> What is expected
Retype the lines of the entries below, beginning at the line that contains "order: Hymenoptera" and stopping after the line that contains "scientific name: Larus argentatus". Copy each one without any change.

> Available data
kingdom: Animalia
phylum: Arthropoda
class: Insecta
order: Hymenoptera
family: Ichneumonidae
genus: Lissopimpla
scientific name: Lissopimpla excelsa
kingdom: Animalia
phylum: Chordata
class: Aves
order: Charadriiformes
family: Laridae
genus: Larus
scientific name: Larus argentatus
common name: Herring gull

* * *

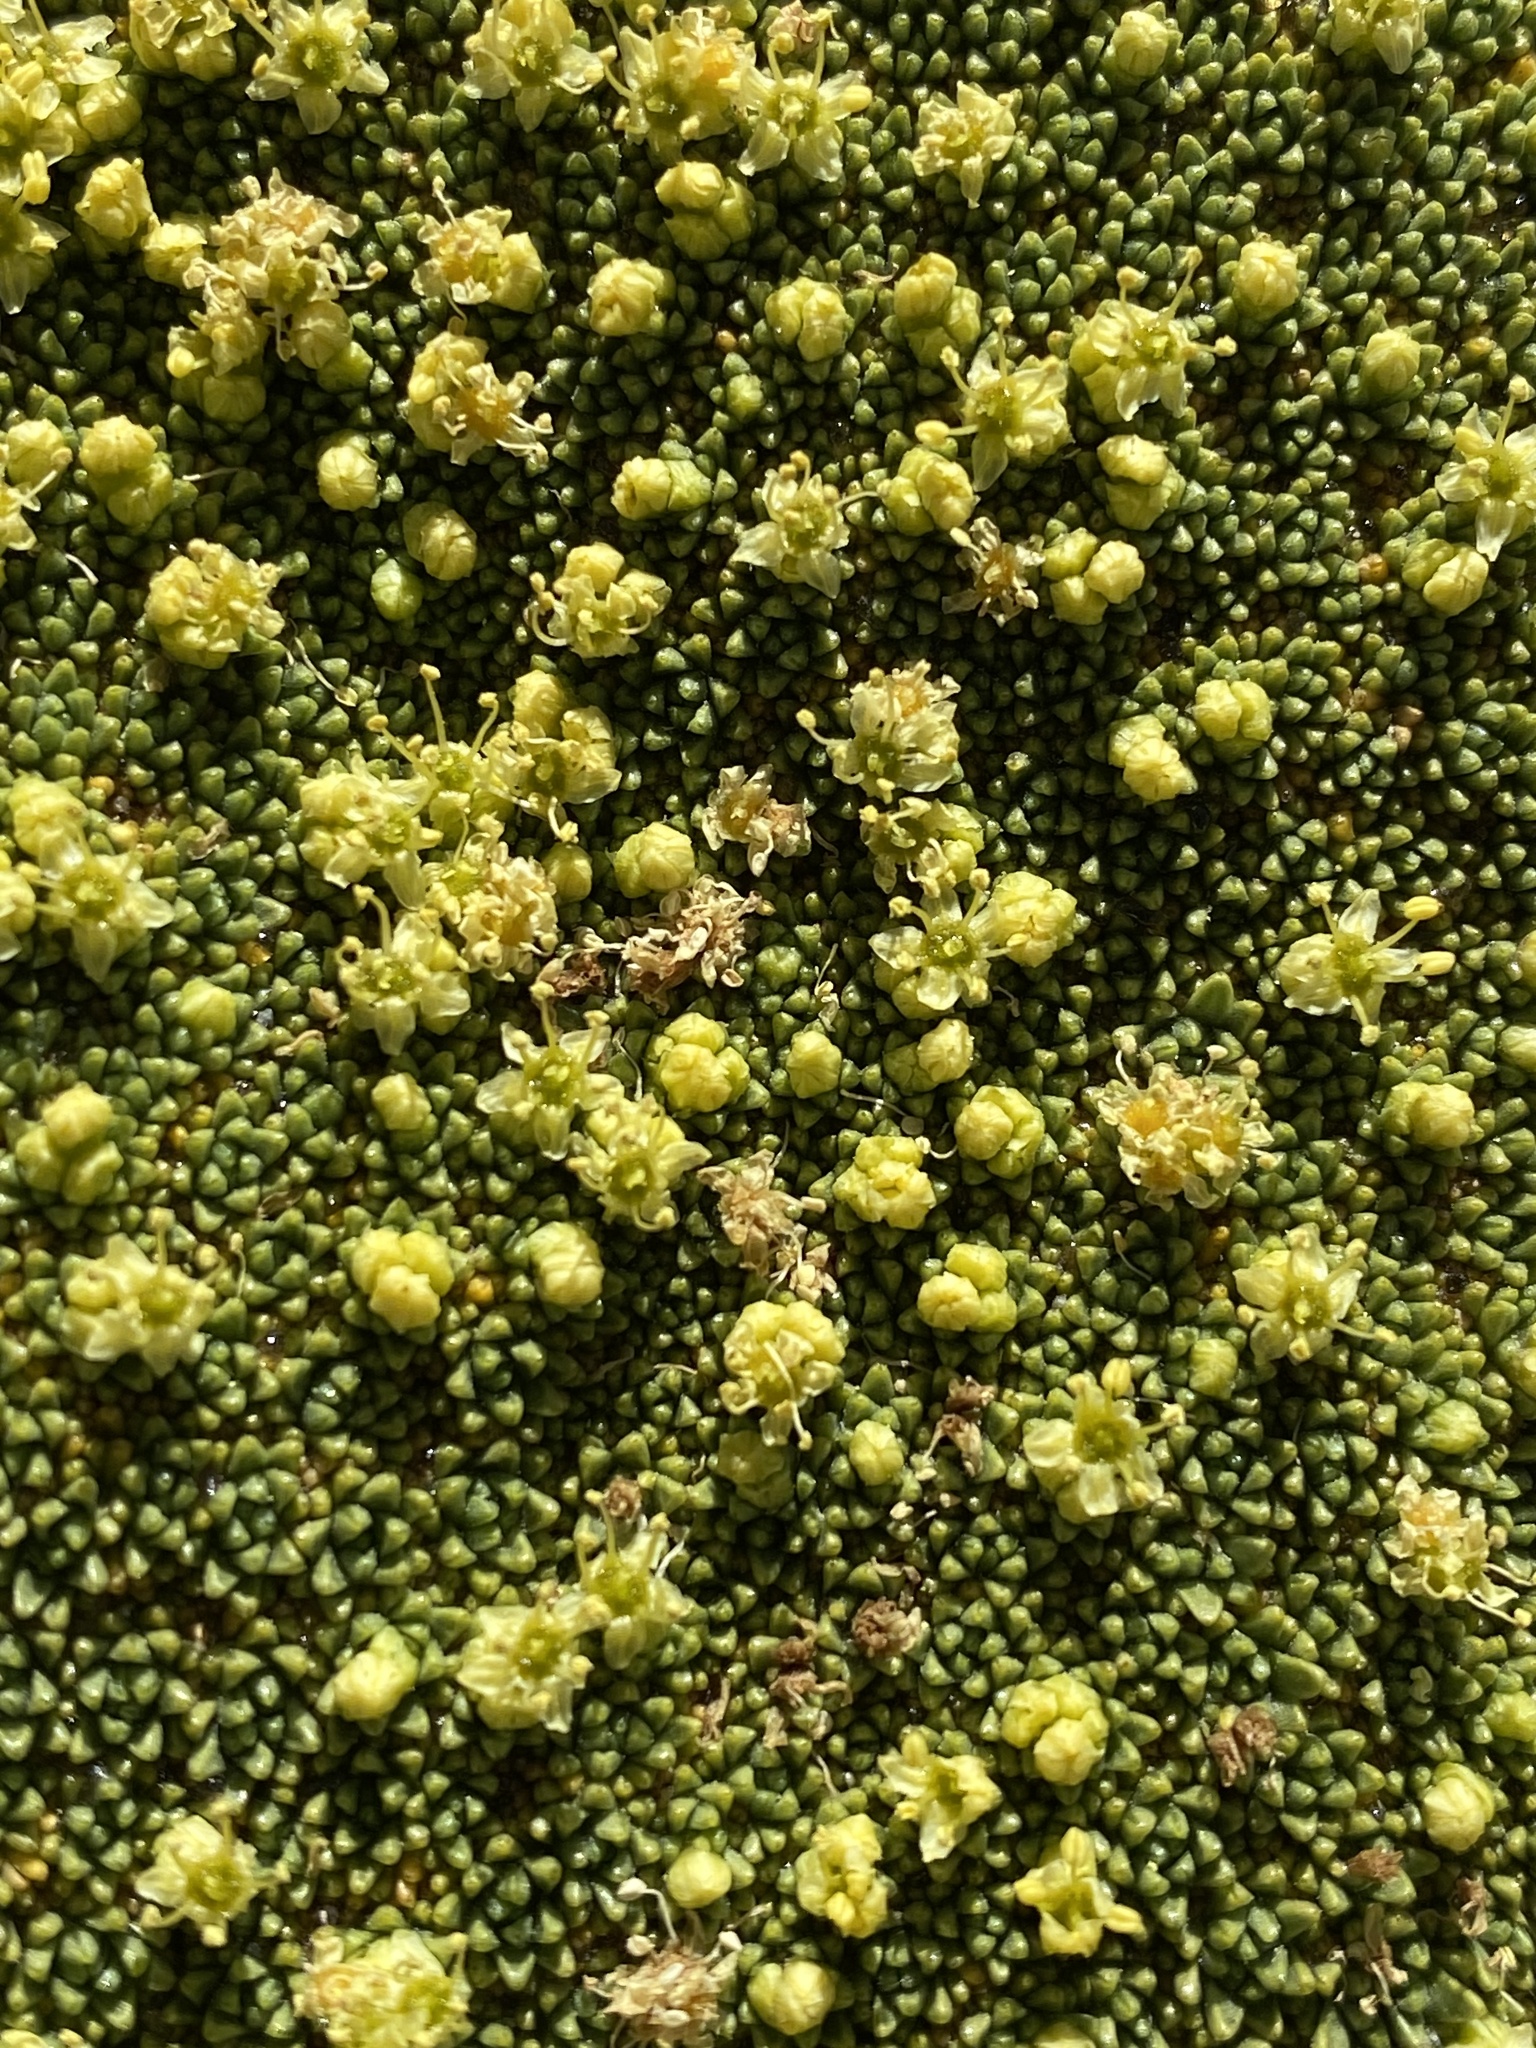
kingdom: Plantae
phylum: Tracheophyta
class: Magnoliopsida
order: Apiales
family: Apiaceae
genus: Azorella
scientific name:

> Exercise solution
order: Hymenoptera
family: Ichneumonidae
genus: Lissopimpla
scientific name: Lissopimpla excelsa
kingdom: Animalia
phylum: Chordata
class: Aves
order: Charadriiformes
family: Laridae
genus: Larus
scientific name: Larus argentatus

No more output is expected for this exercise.